Confidence Intervals help to quantify the amount of uncertainty in the estimated conversion rates but wider confidence intervals imply more uncertainty. As more profiles get added to the experiment, the intervals will become smaller representing a more precise estimate. The confidence interval represents a range of conversion rates that are compatible with the observed data.
If the confidence intervals for two treatments are barely overlapping, this means that the two treatments have different conversion rates. But, if there is a lot of overlap between the confidence intervals for two treatments, then it is more likely that the two treatments have the same conversion rate.
Adobe uses 95% Anytime Valid Confidence Intervals, or Confidence Sequences, which means the results can be safely viewed at any time during the experiment.
The Experiment report summary shows the Lift over Baseline, which is a measure of the percentage improvement in conversion rate of a given treatment over the baseline.

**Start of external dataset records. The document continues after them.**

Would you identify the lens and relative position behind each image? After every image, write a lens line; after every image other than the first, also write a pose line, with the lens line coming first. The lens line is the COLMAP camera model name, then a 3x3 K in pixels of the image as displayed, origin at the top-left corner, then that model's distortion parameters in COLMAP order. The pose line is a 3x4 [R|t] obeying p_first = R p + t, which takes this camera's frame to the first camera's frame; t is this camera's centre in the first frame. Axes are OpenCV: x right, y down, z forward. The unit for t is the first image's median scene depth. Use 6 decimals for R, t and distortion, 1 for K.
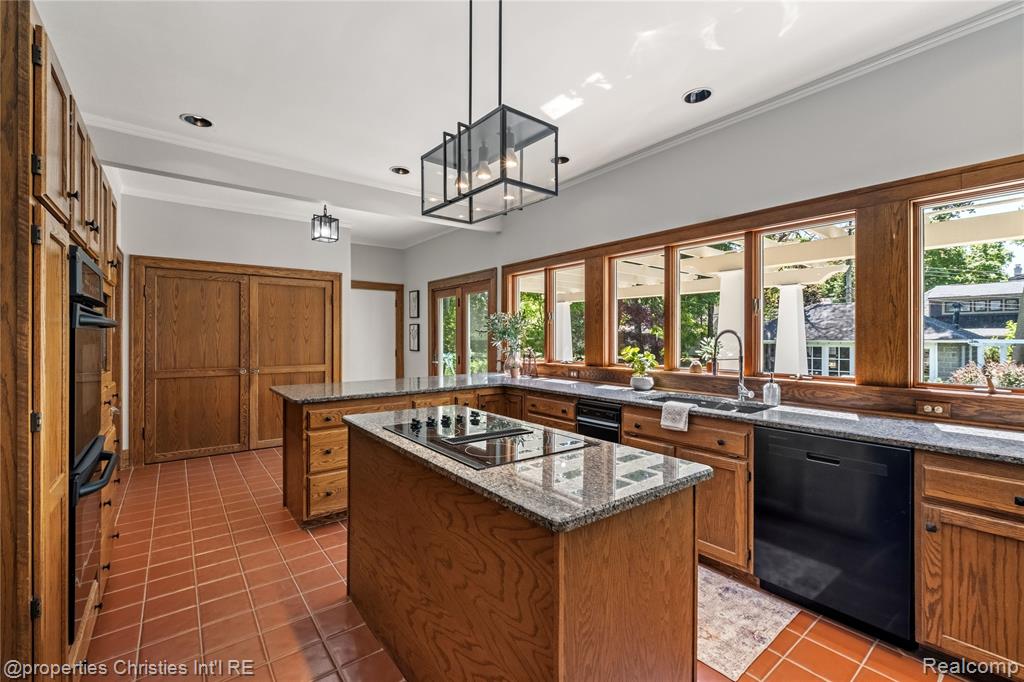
lens RADIAL K [[436.4, 0, 502.7], [0, 436.4, 339.5], [0, 0, 1]] dist [-0.008000, 0.000584]
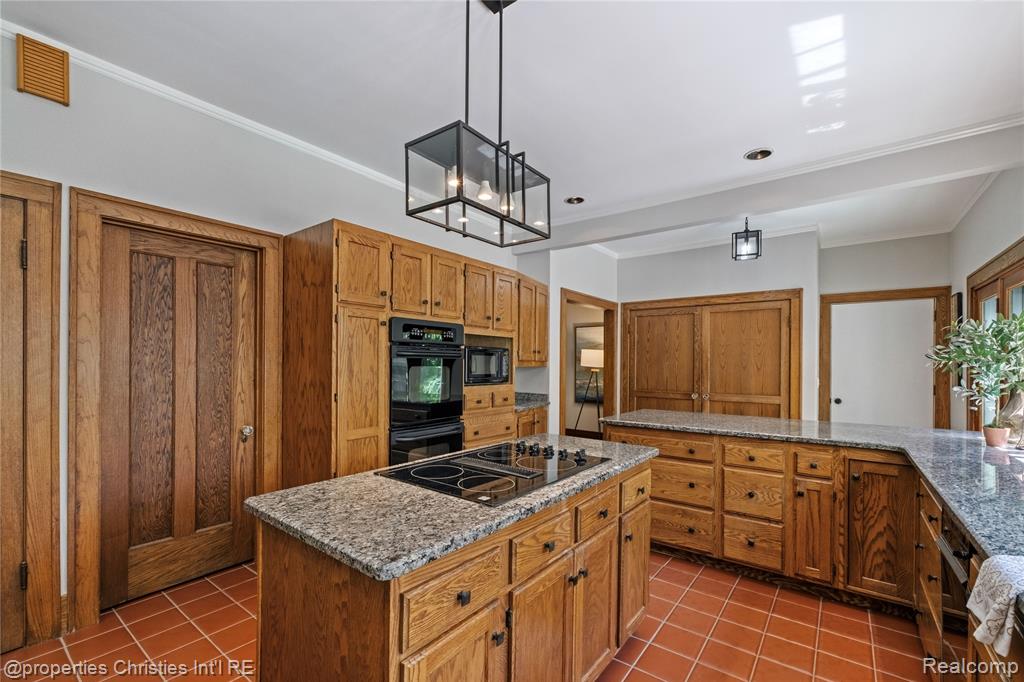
lens RADIAL K [[436.4, 0, 528.7], [0, 436.4, 361.1], [0, 0, 1]] dist [-0.008000, 0.000584]
pose [[0.270546, -0.004187, -0.962698, 0.320732], [-0.011890, 0.999900, -0.007690, -0.000286], [0.962634, 0.013527, 0.270470, 0.304993]]
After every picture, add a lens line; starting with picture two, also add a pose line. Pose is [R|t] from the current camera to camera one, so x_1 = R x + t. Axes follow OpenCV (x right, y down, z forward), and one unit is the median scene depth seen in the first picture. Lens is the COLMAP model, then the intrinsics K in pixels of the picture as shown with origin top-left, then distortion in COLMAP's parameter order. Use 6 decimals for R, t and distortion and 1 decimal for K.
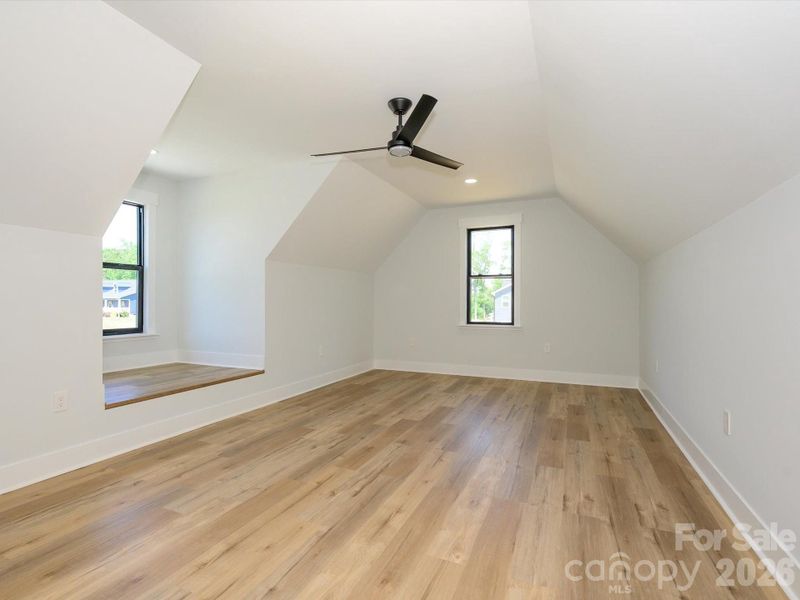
lens RADIAL K [[359.6, 0, 405.3], [0, 359.6, 296.9], [0, 0, 1]] dist [0.004033, 0.000173]
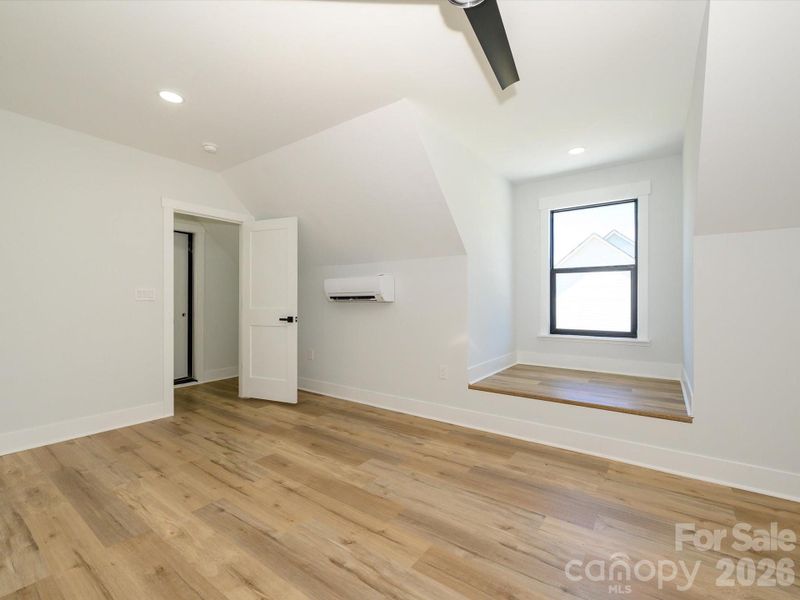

Defined precisely, it is the difference in performance between a given treatment and the baseline, divided by the performance of the baseline, expressed as a percentage.
While you should primarily focus on the Confidence interval for the performance of each treatment, Adobe also shows the Confidence, which is a probabilistic measure of how much evidence there is that a given treatment is the same as the baseline treatment. A higher confidence indicates less evidence for the assumption that baseline and non-baseline treatments have equal performance. More precisely, the confidence that is displayed is a probability (expressed as a percentage) that we would have observed a smaller difference in conversion rates between a given treatment and the baseline, if in reality there is no difference in the true underlying conversion rates. In terms of p-values, the confidence displayed is 1 - p-value.
Adobe uses “Anytime Valid” Confidence, and “Anytime Valid” p-values that are consistent with the Confidence Sequences described above.
When running Experiments, a result is deemed statistically significant if it was very unlikely to have been observed given a null hypothesis that a given treatment and the baseline have identical true underlying conversion rates/performance.
Adobe declares an Experiment to be conclusive when the Confidence is above 95%.
After running your Experiment, there are several possible follow up actions:
Deploy winning ideas
With an unambiguous result, you can deploy this winning idea, either by pushing the best performing treatment to all your customers, or by creating new campaigns where the structure of the best performing treatment is replicated.
Note that in a dynamic environment, what works well at one time, may not work well later on.
Run follow-up tests
Sometimes the results of your experiments may be inconclusive, either because there were not enough profiles included to detect any difference in treatments, or because the treatments you defined were not sufficiently different.
If the hypothesis you were testing is still relevant, running a follow-up test on a larger or different audience, or modifying your treatments so that there are clearer differences may be the best follow up action.
Do deeper dive analyses
The treatment that works well for one audience may sometimes not be the best treatment for another audience. Doing deeper analyses on how treatments behaved for different audiences help generate ideas for new tests.
Similarly, studying the performance of each treatment with different metrics may also give a more comprehensive view of your Experiments.
More analyses mean a higher chance of detecting a spurious effect, or false positive.